TASK INSTRUCTIONS :: Quote all of the data that follows exactly as written, skipping the images.

GIVEN INFORMATION ::
- - - - - - -

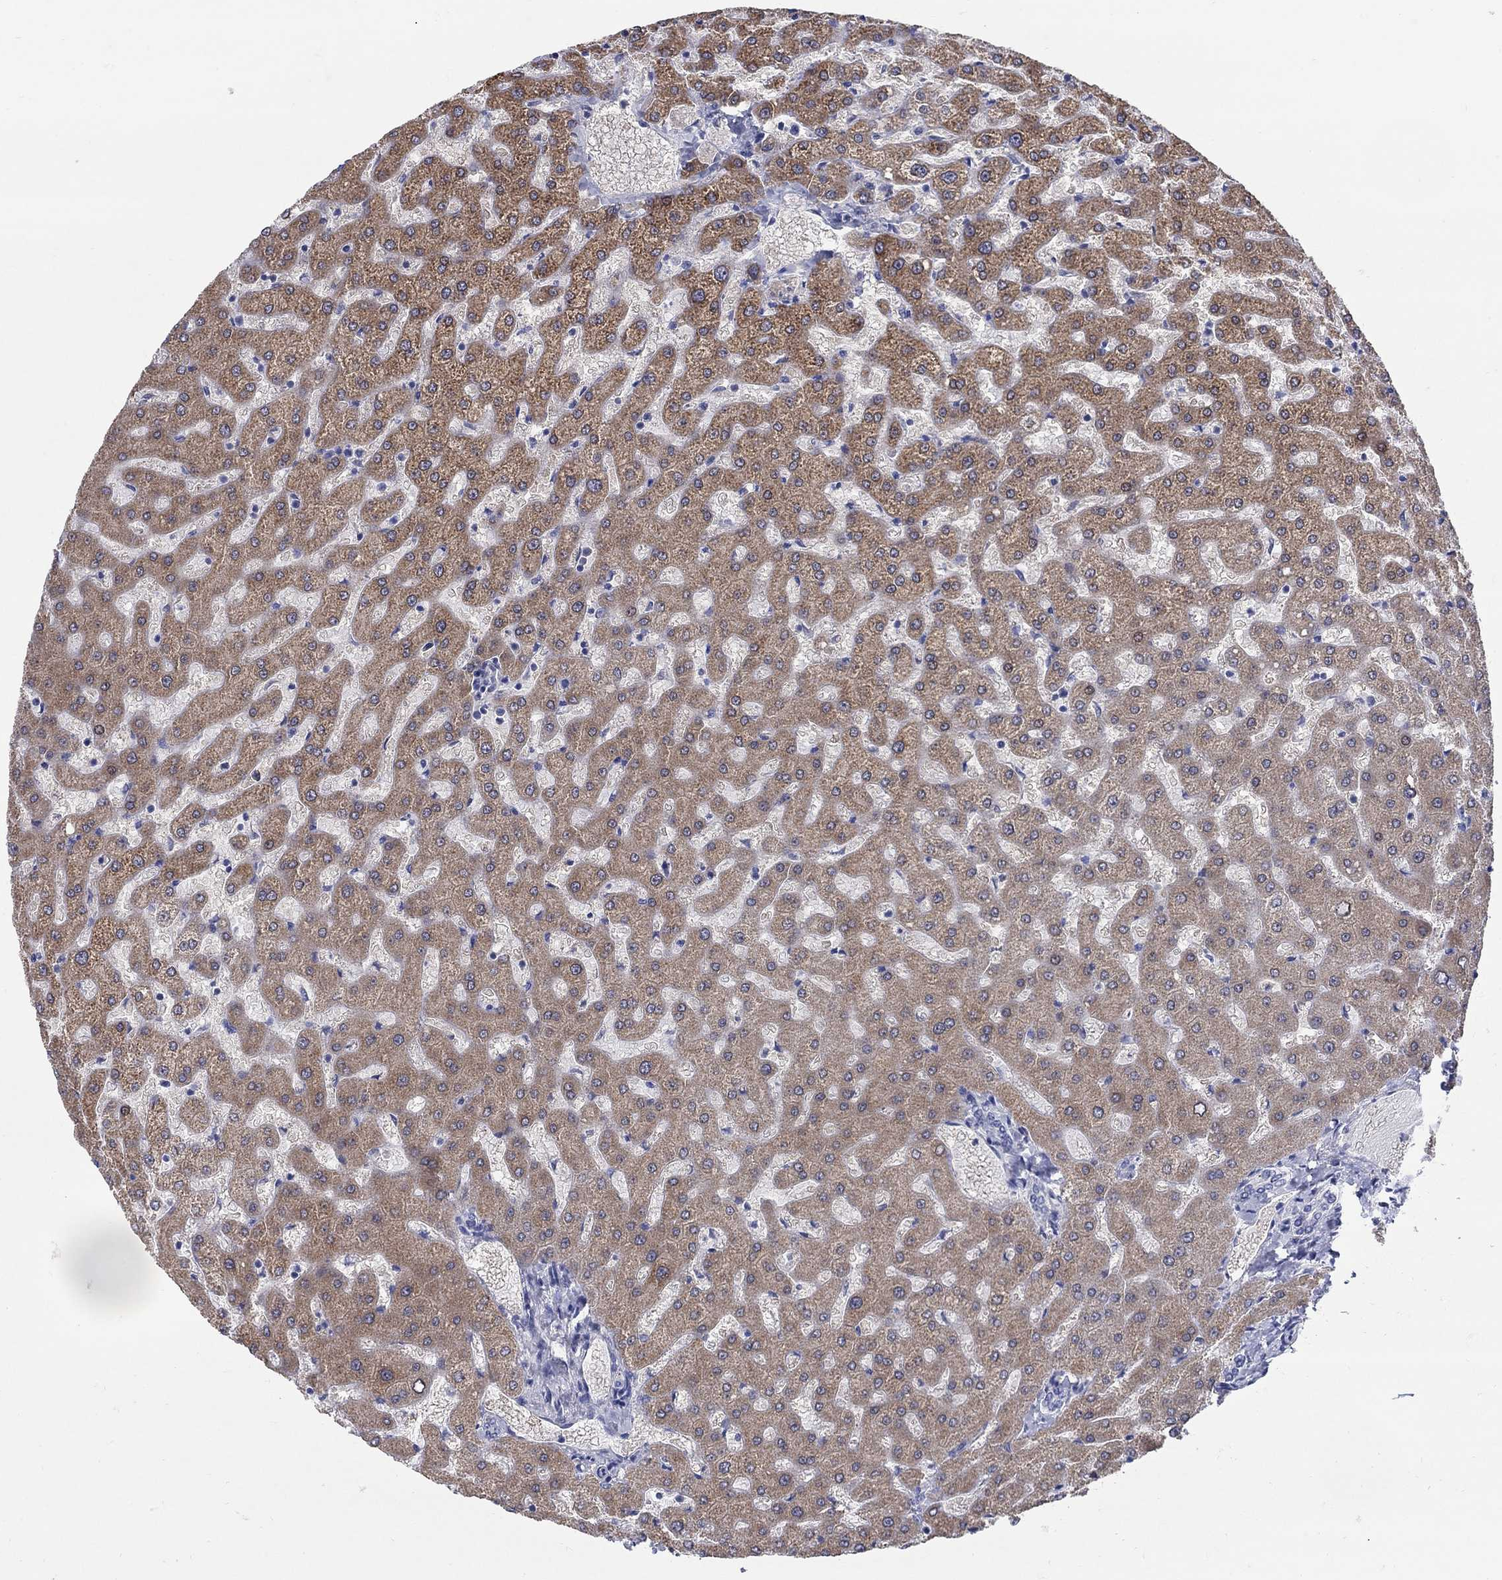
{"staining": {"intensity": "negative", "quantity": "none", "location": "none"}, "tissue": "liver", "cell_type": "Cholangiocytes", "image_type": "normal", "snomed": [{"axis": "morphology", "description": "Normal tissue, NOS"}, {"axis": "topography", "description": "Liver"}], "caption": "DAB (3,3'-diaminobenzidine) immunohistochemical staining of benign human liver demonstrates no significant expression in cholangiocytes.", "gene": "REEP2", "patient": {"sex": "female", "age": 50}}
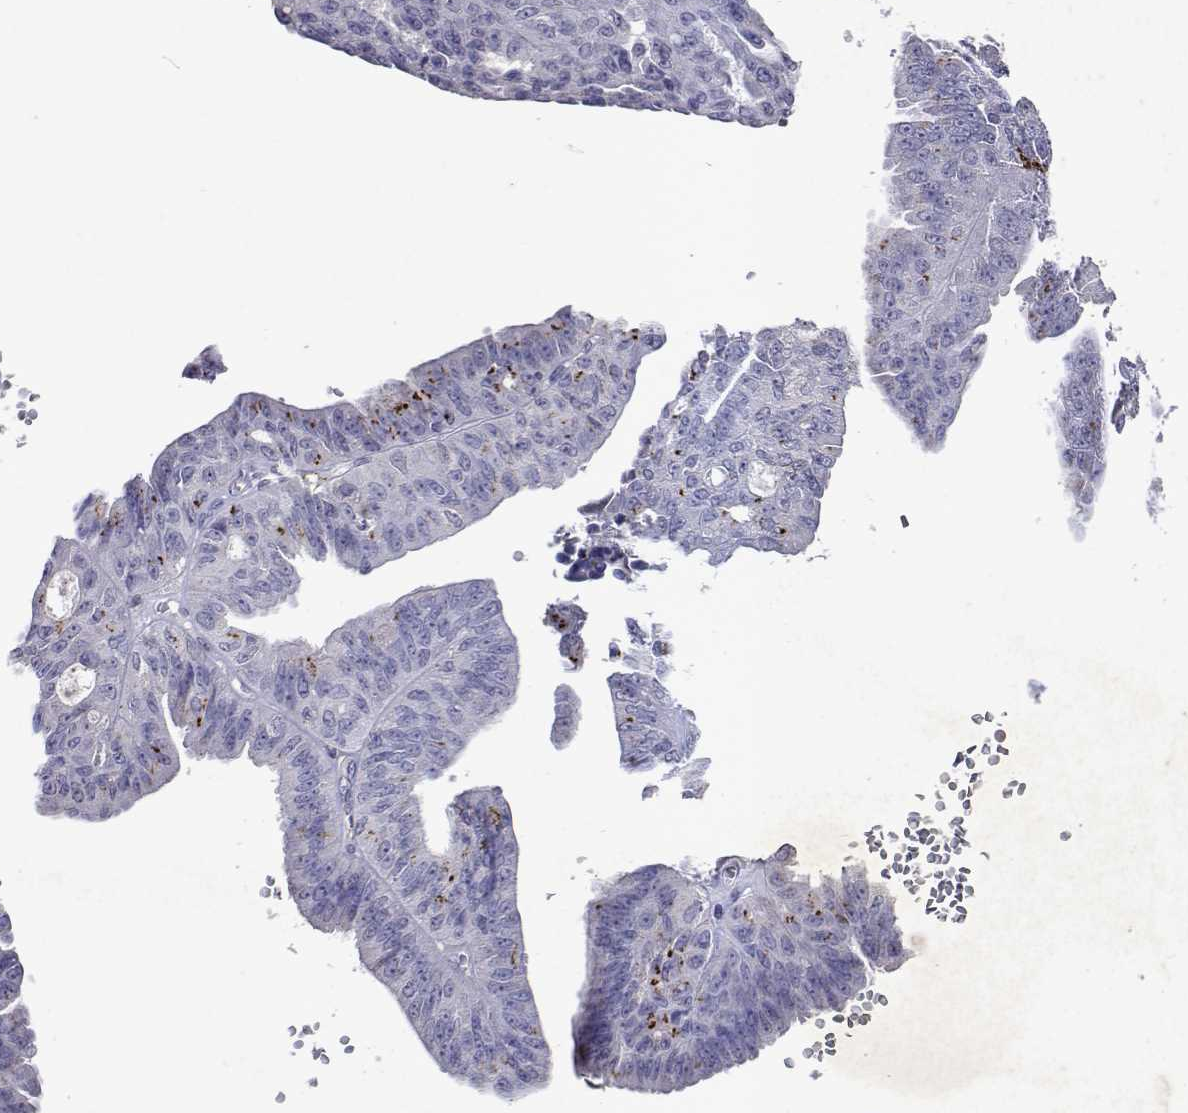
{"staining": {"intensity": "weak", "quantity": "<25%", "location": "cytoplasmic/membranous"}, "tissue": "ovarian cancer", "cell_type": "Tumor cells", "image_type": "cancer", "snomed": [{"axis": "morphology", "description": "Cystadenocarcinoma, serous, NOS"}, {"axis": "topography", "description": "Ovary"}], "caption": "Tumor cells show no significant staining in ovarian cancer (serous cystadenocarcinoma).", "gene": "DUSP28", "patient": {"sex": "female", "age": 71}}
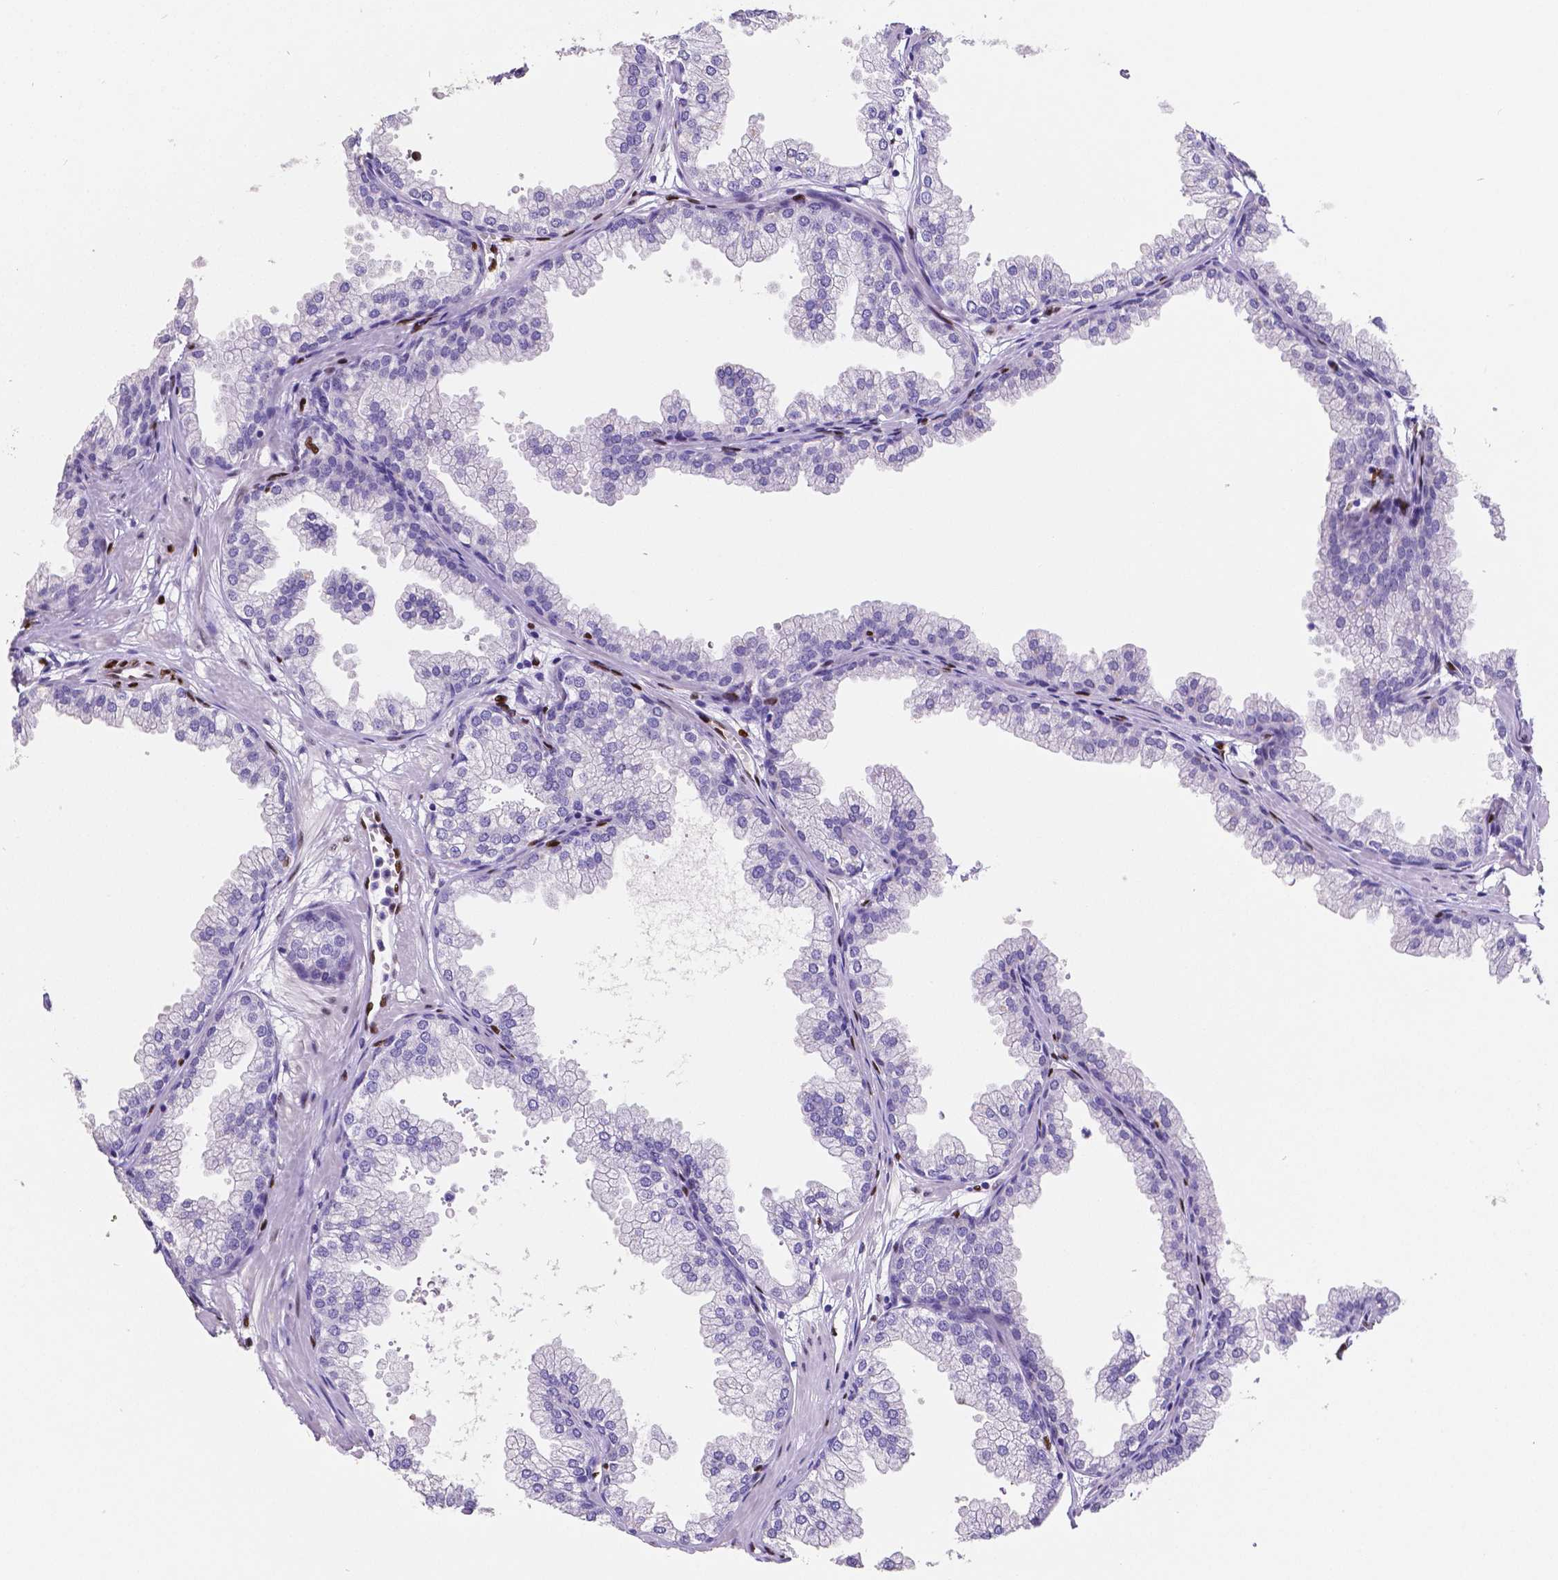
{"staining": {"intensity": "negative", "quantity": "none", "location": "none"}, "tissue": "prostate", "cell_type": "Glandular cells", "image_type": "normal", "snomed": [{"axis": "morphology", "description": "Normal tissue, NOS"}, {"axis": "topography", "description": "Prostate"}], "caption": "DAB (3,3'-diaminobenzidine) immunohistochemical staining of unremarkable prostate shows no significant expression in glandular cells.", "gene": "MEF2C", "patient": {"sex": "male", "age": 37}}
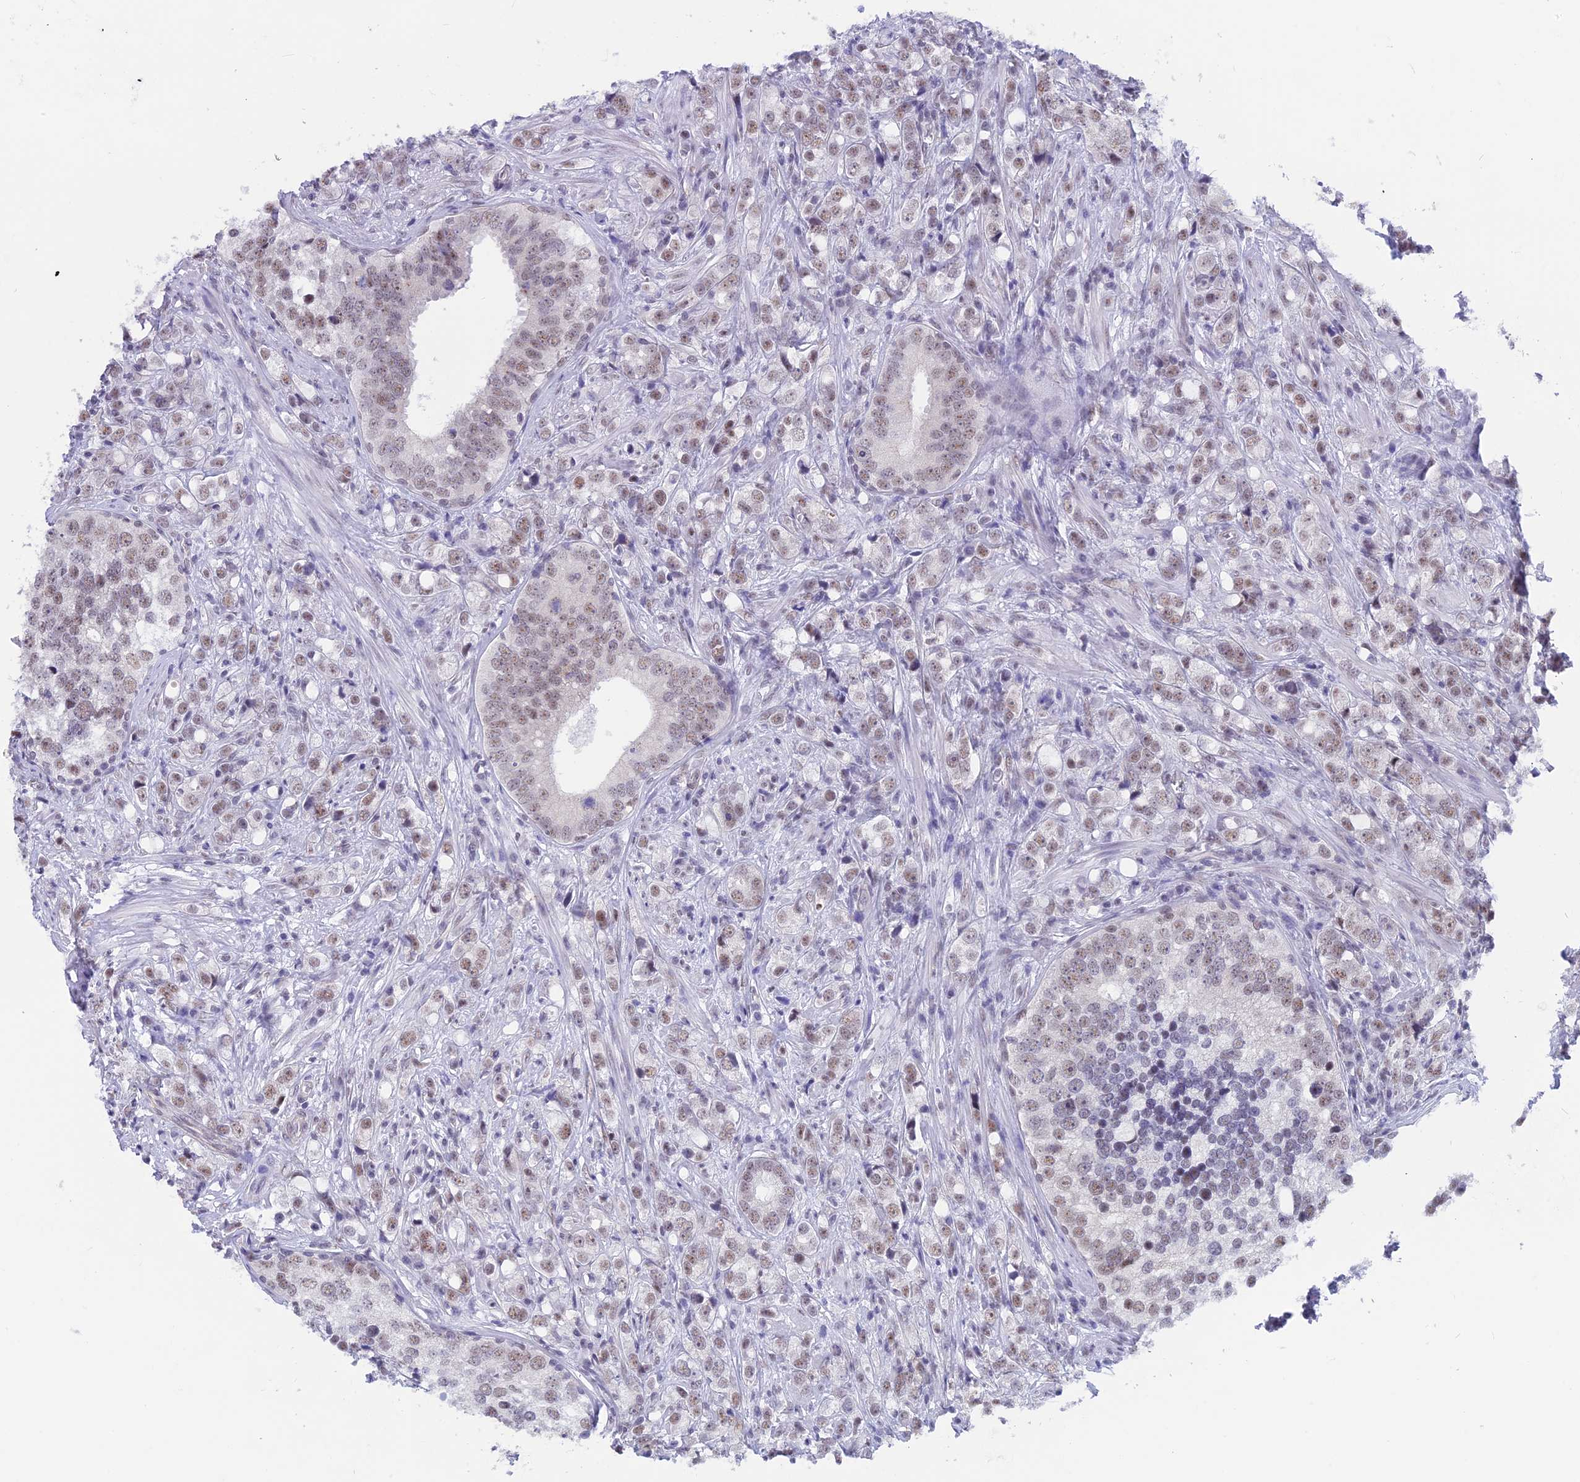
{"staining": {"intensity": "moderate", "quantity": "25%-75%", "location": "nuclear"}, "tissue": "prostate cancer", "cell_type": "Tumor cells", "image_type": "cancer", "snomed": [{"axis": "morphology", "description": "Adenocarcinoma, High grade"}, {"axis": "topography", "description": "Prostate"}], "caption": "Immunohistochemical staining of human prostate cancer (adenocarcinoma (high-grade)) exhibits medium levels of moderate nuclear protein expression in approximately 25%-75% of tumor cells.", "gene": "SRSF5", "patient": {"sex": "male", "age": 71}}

- - - - - - -

ANSWER BOX ::
{"staining": {"intensity": "negative", "quantity": "none", "location": "none"}, "tissue": "liver", "cell_type": "Cholangiocytes", "image_type": "normal", "snomed": [{"axis": "morphology", "description": "Normal tissue, NOS"}, {"axis": "topography", "description": "Liver"}], "caption": "DAB (3,3'-diaminobenzidine) immunohistochemical staining of benign human liver demonstrates no significant expression in cholangiocytes.", "gene": "REEP2", "patient": {"sex": "female", "age": 50}}
{"staining": {"intensity": "weak", "quantity": "<25%", "location": "cytoplasmic/membranous"}, "tissue": "ovarian cancer", "cell_type": "Tumor cells", "image_type": "cancer", "snomed": [{"axis": "morphology", "description": "Cystadenocarcinoma, serous, NOS"}, {"axis": "topography", "description": "Ovary"}], "caption": "Tumor cells show no significant staining in ovarian cancer (serous cystadenocarcinoma).", "gene": "DUSP28", "patient": {"sex": "female", "age": 71}}
{"staining": {"intensity": "negative", "quantity": "none", "location": "none"}, "tissue": "prostate", "cell_type": "Glandular cells", "image_type": "normal", "snomed": [{"axis": "morphology", "description": "Normal tissue, NOS"}, {"axis": "topography", "description": "Prostate"}], "caption": "DAB (3,3'-diaminobenzidine) immunohistochemical staining of unremarkable prostate shows no significant expression in glandular cells.", "gene": "MEF2C", "patient": {"sex": "male", "age": 37}}
{"staining": {"intensity": "moderate", "quantity": "25%-75%", "location": "nuclear"}, "tissue": "prostate cancer", "cell_type": "Tumor cells", "image_type": "cancer", "snomed": [{"axis": "morphology", "description": "Adenocarcinoma, High grade"}, {"axis": "topography", "description": "Prostate"}], "caption": "Immunohistochemical staining of human prostate cancer (adenocarcinoma (high-grade)) exhibits medium levels of moderate nuclear protein expression in approximately 25%-75% of tumor cells.", "gene": "SRSF5", "patient": {"sex": "male", "age": 71}}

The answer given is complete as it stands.